Database Administration
sql-server t-sql performance optimization query-performance
Updated Sun, 17 Jul 2022 15:02:46 GMT

Is there an efficient way to match multiples headers that have the same set of details?


Here is an example of what I'm asking:

Detail Table:

HeaderId | DetailId
    1          100
    1          101
    2          100
    2          101
    3          101
    3          102
    3          103

I'm looking for a query strategy that will get me all header ids with the same set of detail ids for each.

So in the example, I would want HeaderId 1 and 2 to join together because they have the same two detail records, but 103 would not match because it has a third item in the set.
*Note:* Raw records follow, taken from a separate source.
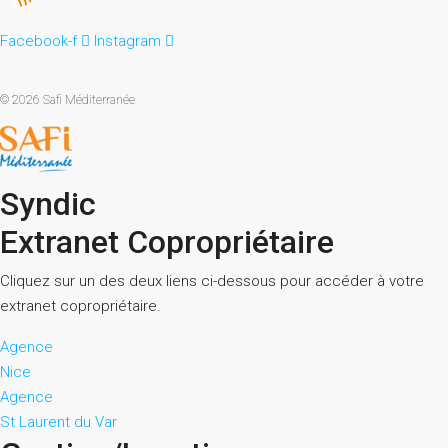
Facebook-f
Instagram
© 2026 Safi Méditerranée
Syndic
Extranet Copropriétaire
Cliquez sur un des deux liens ci-dessous pour accéder à votre
extranet copropriétaire.
Agence
Nice
Agence
St Laurent du Var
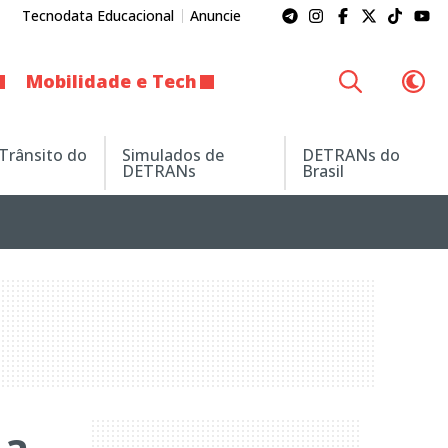
Tecnodata Educacional
Anuncie
Mobilidade e Tech
 Trânsito do
Simulados de
DETRANs do
DETRANs
Brasil
 a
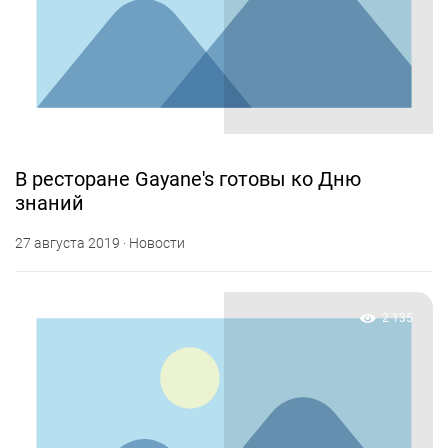
В ресторане Gayane's готовы ко Дню
знаний
27 августа 2019 · Новости
2 135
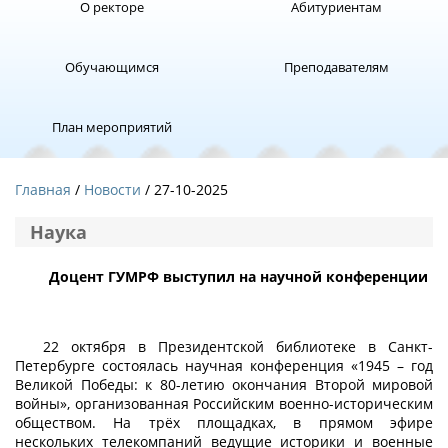
О ректоре
Абитуриентам
Обучающимся
Преподавателям
План мероприятий
Главная
Новости
/ 27-10-2025
Наука
Доцент ГУМРФ выступил на научной конференции
22 октября в Президентской библиотеке в Санкт-
Петербурге состоялась научная конференция «1945 – год
Великой Победы: к 80-летию окончания Второй мировой
войны», организованная Российским военно-историческим
обществом. На трёх площадках, в прямом эфире
нескольких телекомпаний ведущие историки и военные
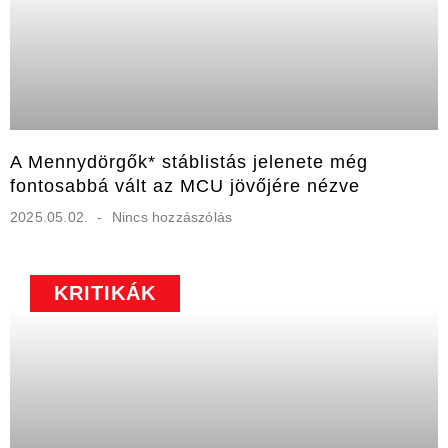
A Mennydörgők* stáblistás jelenete még
fontosabbá vált az MCU jövőjére nézve
2025.05.02.
Nincs hozzászólás
KRITIKÁK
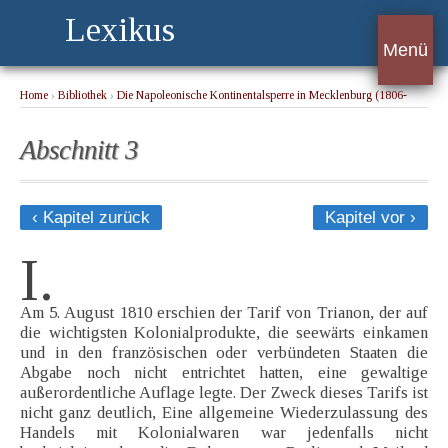
Lexikus
Menü
Home
›
Bibliothek
›
Die Napoleonische Kontinentalsperre in Mecklenburg (1806-
1813)
› Abschnitt 3
Abschnitt 3
‹ Kapitel zurück
Kapitel vor ›
I.
Am 5. August 1810 erschien der Tarif von Trianon, der auf
die wichtigsten Kolonialprodukte, die seewärts einkamen
und in den französischen oder verbündeten Staaten die
Abgabe noch nicht entrichtet hatten, eine gewaltige
außerordentliche Auflage legte. Der Zweck dieses Tarifs ist
nicht ganz deutlich, Eine allgemeine Wiederzulassung des
Handels mit Kolonialwaren war jedenfalls nicht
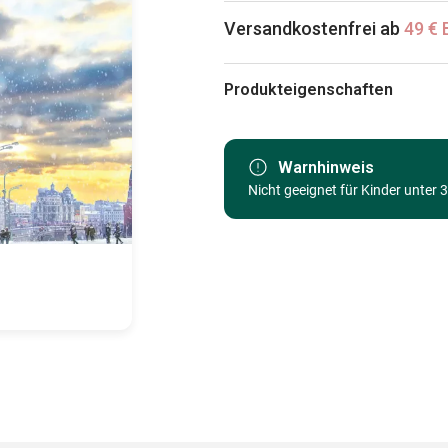
Versandkostenfrei ab
49 € 
Produkteigenschaften
Marke
Kategorie
Warnhinweis
Nicht geeignet für Kinder unter 
Alter
Herkunft
EAN
Teileanzahl
Maße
The strategy I'm taking so far is to use the STUFF technique to create a comma separate string of detail values, checksum that string, then join on the checksum result. It's seems to be working, but I'm not sure how to optimize it. Over a set of about 7000 headers, it returns in about 6-7 seconds.

Here is the query:

with Details as 
(   
    select distinct t2.HeaderId, 
    checksum(stuff((
        select
            ',' + convert(varchar(15), t2.DetailId)
        from
            DetailTable t2
        where
            t2.HeaderId = t2.HeaderId
        for xml path('')
    ),1,1,'')) as ChkSum
from
      DetailTable t1
)
select
    *
from
    Details t1
        join Details t2
            on t2.ChkSum = t1.ChkSum
            and t2.HeaderId <> t1.HeaderId -- To avoid matching the same record

So - is this the right approach? And if it is, how can I optimize? Query plan doesn't have anything jumping out at me. The most weight is given to a table spool. Also, I'm trying to make this a function or proc if that helps.

Edit: I began researching relational division, and I think that is relevant here, but perhaps not in the context I am thinking. To give this more context, here is the business case I am trying to solve.

I have a set of Promotions that can have any number of UPCs in them. I'm trying to find promotions that have exactly the same set of UPCs in them. A lot of the solutions I'm seeing rely on using count(*). So - just some context for anyone looking at this. Thanks!




Solution

So @Neil McGuigan's comment about relational division lead me to this article.

I found the example of "Todd's Division - Dwain.C 1" to be performant and give me the results I was looking for.

This is the example from the article that I pretty much used verbatim except for field/table names:

-- Todd's Division - Dwain.C 1
SELECT j.ProjectID, s.ResourceID
FROM #ProjectTasks j
JOIN #ResourceTasks s ON j.TaskID = s.TaskID
JOIN
(
    SELECT ProjectID, c_res=COUNT(*)
    FROM #ProjectTasks
    GROUP BY ProjectID
) c ON j.ProjectID = c.ProjectID
GROUP BY j.ProjectID, ResourceID
HAVING COUNT(*) = MAX(c_res)
ORDER BY j.ProjectID, ResourceID;

Thank you for the rest of the suggestions, they didn't quite get me there, but ultimately I found a solution.